Exercise inputs:
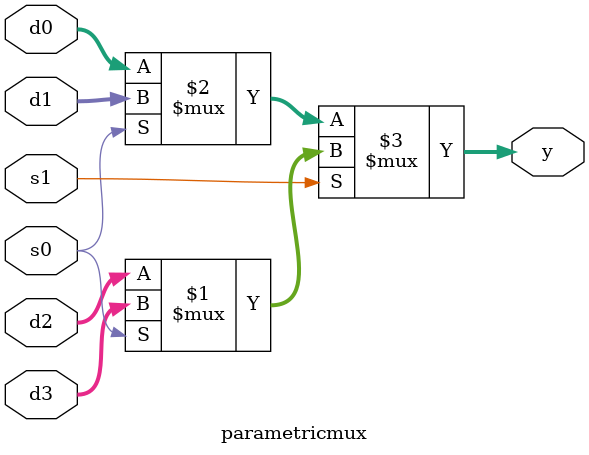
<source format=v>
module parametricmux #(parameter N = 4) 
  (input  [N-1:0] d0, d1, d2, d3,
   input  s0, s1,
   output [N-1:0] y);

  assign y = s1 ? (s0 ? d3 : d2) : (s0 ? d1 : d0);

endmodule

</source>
--
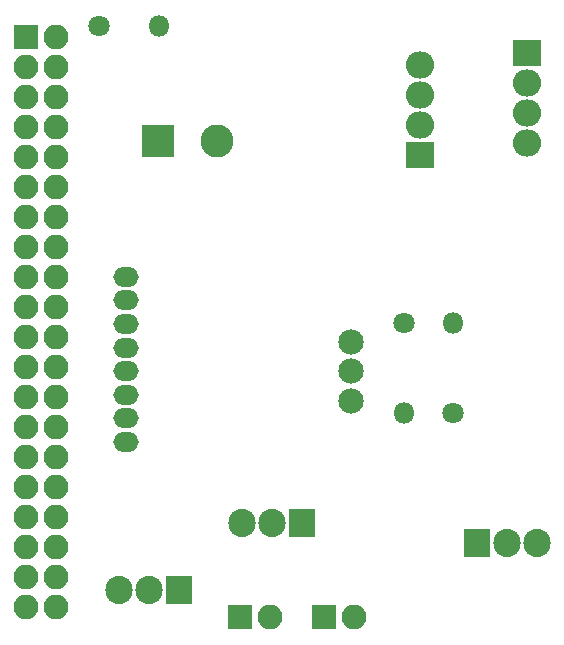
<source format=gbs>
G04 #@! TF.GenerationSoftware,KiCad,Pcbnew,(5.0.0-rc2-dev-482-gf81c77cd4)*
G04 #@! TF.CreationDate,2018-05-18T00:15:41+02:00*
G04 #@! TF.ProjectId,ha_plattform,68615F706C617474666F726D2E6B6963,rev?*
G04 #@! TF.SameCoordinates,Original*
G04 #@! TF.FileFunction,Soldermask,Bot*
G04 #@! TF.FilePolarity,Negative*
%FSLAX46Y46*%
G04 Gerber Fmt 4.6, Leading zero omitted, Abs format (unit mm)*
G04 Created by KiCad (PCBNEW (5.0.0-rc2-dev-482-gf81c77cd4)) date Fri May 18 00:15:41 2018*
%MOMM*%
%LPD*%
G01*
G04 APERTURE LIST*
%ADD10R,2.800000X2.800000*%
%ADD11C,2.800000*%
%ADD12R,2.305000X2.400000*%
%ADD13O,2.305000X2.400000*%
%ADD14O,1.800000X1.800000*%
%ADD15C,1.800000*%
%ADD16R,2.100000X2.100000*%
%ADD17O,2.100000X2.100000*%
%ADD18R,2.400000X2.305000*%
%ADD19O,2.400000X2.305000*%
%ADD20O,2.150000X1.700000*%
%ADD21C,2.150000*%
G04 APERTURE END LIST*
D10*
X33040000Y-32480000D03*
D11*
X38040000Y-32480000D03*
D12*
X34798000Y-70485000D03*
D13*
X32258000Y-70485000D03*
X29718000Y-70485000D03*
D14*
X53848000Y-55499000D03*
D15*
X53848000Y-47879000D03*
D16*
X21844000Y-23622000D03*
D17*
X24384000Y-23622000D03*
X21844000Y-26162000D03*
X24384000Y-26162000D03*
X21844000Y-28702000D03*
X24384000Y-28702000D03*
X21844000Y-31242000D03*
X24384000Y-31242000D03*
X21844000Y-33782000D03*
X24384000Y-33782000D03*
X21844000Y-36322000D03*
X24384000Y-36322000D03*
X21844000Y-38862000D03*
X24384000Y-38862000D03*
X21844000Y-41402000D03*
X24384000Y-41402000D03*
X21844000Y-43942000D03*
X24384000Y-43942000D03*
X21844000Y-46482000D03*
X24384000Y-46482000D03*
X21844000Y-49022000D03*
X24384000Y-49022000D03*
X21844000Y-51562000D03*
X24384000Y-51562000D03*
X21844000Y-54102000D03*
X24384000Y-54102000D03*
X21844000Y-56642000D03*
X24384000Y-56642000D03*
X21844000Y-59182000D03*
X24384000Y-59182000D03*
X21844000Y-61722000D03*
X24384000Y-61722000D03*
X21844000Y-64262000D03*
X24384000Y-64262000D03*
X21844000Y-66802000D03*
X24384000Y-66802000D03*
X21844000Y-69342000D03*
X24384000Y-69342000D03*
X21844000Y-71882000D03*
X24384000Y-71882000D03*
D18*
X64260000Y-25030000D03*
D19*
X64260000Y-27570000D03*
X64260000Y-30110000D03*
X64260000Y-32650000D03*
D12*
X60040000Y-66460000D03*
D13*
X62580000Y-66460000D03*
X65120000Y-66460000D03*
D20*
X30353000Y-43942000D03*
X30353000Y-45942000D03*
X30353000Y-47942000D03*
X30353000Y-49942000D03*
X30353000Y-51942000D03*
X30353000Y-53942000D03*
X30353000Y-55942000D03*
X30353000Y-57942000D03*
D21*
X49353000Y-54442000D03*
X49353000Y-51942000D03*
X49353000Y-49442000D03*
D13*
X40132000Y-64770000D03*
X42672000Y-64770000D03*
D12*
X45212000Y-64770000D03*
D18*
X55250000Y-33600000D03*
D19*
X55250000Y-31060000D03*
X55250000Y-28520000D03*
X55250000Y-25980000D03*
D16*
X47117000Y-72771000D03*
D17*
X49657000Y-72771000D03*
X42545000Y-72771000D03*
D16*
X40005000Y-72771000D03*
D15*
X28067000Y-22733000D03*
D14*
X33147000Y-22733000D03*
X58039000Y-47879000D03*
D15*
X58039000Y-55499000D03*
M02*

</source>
...
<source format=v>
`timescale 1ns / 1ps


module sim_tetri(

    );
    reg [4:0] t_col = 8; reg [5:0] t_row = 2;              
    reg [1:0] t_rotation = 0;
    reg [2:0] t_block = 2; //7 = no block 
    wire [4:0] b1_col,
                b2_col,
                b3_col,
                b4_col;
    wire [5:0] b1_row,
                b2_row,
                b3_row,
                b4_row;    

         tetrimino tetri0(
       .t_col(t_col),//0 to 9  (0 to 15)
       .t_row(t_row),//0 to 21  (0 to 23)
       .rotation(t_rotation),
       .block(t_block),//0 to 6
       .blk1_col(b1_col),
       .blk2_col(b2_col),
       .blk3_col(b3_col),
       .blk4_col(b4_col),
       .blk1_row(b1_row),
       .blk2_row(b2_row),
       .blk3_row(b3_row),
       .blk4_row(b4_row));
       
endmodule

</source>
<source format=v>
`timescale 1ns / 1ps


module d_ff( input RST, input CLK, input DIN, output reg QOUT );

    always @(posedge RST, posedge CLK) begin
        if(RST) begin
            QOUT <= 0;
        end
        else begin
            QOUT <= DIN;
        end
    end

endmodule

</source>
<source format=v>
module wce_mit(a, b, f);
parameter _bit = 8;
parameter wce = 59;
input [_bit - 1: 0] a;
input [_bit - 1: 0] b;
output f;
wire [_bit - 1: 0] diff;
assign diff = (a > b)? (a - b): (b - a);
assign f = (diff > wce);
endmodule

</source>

Directions:
Please work out how many lines in this listing contain "assign", then give only that number.

Solved problem:
3